__CHECK YOUR UNDERSTANDING__:
(A) Retype the passage of the article on how businesses and CFOs adapted, from "Lerato added that" up to and including "the management reporting.", with every word and punctuation mark unchanged.
(B) Extend the article on how businesses and CFOs adapted, starting right after its final sentence.

Lerato added that another contact business in the construction industry also turned to technology to keep the lights on. “That company hadn’t been building for four months, so they used accounting software to help them plan financially and help them understand where they could cut costs.”

Jordaan explained that smaller businesses would have been able to adapt much faster and quicker than bigger corporations, and this is especially true in finance. CFOs found themselves relying heavily on the finance teams having to do the management reporting.
“These reports have to be sent out to executive members via email, versus them having to see what is happening in real time on a dashboard,” said Lerato.

CFOs also had to suddenly learn how to manage these teams remotely. “You have to make sure that the customers are still getting the same level of services they were getting before, ensure that productivity levels remain the same, and deal with new challenges in terms of cyber security,” said Jordaan.

Lerato said she maintains her edge by continuous personal and professional development. “You have to have business acumen, which involves having an understanding of all areas of the business, being cross-functional. This helps you make decisions, rather than waiting for other people to decide.”

A big advantage is having the right technology that supports decision making. “The most crucial thing to get is the cash by week forecast, a technology that allows you to make well informed, reliable, trustworthy decisions quickly, using real-time data and insight,” said Lerato.

Jordaan said he’s noticed an unsettling trend by some businesses. “A lot of people seem to be waiting out the storm, where you see we came out of lockdown gradually. We know that internationally, there has been a second wave, and Europe was hit by a second wave, so it’s very likely South Africa will go in the same direction.”

[Dataset items]
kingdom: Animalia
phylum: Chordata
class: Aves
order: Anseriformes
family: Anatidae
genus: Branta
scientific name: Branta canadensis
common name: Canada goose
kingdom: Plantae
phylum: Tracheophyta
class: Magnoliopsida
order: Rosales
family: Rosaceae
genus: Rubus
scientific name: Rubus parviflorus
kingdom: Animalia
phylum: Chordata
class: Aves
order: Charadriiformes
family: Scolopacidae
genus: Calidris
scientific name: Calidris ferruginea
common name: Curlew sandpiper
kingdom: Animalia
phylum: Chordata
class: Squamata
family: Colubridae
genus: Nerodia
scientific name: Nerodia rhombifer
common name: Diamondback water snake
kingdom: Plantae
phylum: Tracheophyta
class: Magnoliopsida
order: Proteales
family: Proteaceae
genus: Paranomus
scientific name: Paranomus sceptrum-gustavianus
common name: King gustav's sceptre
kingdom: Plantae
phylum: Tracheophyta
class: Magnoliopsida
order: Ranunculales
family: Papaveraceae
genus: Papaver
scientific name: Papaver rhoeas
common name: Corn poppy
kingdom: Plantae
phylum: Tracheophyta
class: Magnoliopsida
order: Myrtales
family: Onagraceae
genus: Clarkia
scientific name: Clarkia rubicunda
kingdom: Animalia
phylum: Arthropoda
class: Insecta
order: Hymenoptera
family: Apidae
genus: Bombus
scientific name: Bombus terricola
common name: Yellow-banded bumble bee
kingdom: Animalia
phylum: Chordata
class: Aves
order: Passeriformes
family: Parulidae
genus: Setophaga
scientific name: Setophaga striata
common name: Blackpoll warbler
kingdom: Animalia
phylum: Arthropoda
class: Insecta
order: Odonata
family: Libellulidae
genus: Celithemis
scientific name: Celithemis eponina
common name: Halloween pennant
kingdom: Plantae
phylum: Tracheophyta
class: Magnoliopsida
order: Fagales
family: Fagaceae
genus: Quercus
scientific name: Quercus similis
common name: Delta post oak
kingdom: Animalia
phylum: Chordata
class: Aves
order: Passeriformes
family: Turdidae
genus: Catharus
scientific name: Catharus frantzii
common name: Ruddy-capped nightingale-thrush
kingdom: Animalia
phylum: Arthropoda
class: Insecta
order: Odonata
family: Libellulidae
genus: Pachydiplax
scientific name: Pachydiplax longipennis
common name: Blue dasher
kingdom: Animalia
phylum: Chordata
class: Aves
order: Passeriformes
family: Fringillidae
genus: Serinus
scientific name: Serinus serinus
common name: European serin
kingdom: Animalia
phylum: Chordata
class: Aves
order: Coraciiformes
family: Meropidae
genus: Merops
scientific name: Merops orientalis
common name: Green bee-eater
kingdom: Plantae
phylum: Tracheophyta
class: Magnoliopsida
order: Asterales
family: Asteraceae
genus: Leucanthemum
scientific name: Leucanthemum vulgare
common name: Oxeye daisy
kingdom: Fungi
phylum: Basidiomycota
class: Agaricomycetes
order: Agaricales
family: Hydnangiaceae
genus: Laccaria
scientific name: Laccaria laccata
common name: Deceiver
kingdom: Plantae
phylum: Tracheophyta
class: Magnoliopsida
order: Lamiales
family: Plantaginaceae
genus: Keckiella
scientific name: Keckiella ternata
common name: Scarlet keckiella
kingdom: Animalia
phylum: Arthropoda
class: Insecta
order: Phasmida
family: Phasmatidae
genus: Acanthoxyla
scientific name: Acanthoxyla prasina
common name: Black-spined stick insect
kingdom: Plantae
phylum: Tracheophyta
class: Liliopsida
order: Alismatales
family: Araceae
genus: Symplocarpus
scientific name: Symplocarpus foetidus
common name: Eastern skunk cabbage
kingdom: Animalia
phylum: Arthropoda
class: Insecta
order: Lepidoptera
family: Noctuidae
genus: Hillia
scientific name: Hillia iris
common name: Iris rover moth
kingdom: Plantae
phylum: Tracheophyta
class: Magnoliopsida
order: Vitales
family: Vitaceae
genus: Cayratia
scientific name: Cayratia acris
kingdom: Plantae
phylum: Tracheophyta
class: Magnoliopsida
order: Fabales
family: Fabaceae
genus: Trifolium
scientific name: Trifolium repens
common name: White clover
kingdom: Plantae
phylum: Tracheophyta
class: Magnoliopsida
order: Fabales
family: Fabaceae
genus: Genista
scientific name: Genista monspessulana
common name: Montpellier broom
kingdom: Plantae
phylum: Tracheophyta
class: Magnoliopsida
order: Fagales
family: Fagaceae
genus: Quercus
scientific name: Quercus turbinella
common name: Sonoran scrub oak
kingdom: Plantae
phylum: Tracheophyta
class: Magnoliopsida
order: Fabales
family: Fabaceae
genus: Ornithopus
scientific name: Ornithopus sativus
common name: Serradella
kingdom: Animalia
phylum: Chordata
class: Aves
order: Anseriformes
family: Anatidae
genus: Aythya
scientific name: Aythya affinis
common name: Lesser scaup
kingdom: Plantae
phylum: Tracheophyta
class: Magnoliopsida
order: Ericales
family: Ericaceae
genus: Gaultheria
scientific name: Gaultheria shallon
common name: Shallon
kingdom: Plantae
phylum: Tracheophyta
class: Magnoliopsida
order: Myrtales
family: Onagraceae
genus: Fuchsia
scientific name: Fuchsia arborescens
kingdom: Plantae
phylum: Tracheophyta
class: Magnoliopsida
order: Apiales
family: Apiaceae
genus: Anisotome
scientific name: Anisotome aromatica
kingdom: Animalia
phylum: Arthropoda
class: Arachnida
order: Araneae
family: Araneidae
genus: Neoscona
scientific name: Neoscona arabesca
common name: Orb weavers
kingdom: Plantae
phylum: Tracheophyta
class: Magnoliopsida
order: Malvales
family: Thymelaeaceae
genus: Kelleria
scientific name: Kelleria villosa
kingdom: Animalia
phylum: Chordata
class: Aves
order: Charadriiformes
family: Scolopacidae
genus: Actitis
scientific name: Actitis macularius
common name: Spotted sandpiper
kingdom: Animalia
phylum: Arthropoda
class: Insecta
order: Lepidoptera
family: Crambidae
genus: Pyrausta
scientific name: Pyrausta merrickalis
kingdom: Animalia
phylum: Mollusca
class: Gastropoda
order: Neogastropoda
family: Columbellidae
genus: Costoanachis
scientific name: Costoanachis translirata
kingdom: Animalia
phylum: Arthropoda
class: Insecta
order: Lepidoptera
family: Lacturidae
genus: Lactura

__OUTPUTS BY TASK__:
(A)
Lerato added that another contact business in the construction industry also turned to technology to keep the lights on. “That company hadn’t been building for four months, so they used accounting software to help them plan financially and help them understand where they could cut costs.”

Jordaan explained that smaller businesses would have been able to adapt much faster and quicker than bigger corporations, and this is especially true in finance. CFOs found themselves relying heavily on the finance teams having to do the management reporting.

(B)
The question is, are businesses better prepared for a second wave and another severe lockdown situation? “If your strategy was to just wait out the storm, I think you might be ill-prepared for what’s coming,” said Jordaan.

He advised using cloud software because it has more agile and flexible solutions, and maintaining old school principles like putting the customer first, so that services can still take place even if the country heads into a second lockdown.

At the same time Jordaan cautioned against upgrading too fast too quickly. “Technology is not a quick fix. It’s not about just throwing in software into any system and thinking the technology is going to solve everything for you. You need the right people in the right positions that know how to use the technology, and that doesn’t happen overnight.”

It’s easy to emphasise the important role that technological advancement is having in the finance industry. Finance professionals of the future need to know how to work with big data sets and analysis. “But the human element is always going to be there. Finance professionals have the added advantage of understanding the story behind the numbers, so there is room to develop soft skills, focus on creativity and problem solving, and being a more compassionate leader.”

In recent times, finance leaders are becoming more than just number crunchers. There’s an emphasis on being more people orientated, and developing social skills is just as important. “Get a mentor, find a leader who is more conscious than you. I’ve got a mentor and I call him all the time when I have people issues and I don’t know how to handle it,” said Lerato. “I went to school, I learned accounting and audit finance tax, and I was put in a position where I had to lead people, and no one had taught us that.”

Jordaan concluded that:

“The most important thing for me is to be invested in those relationships. I don’t take my mobile phone into meetings. I keep it in my pocket so people have my attention.”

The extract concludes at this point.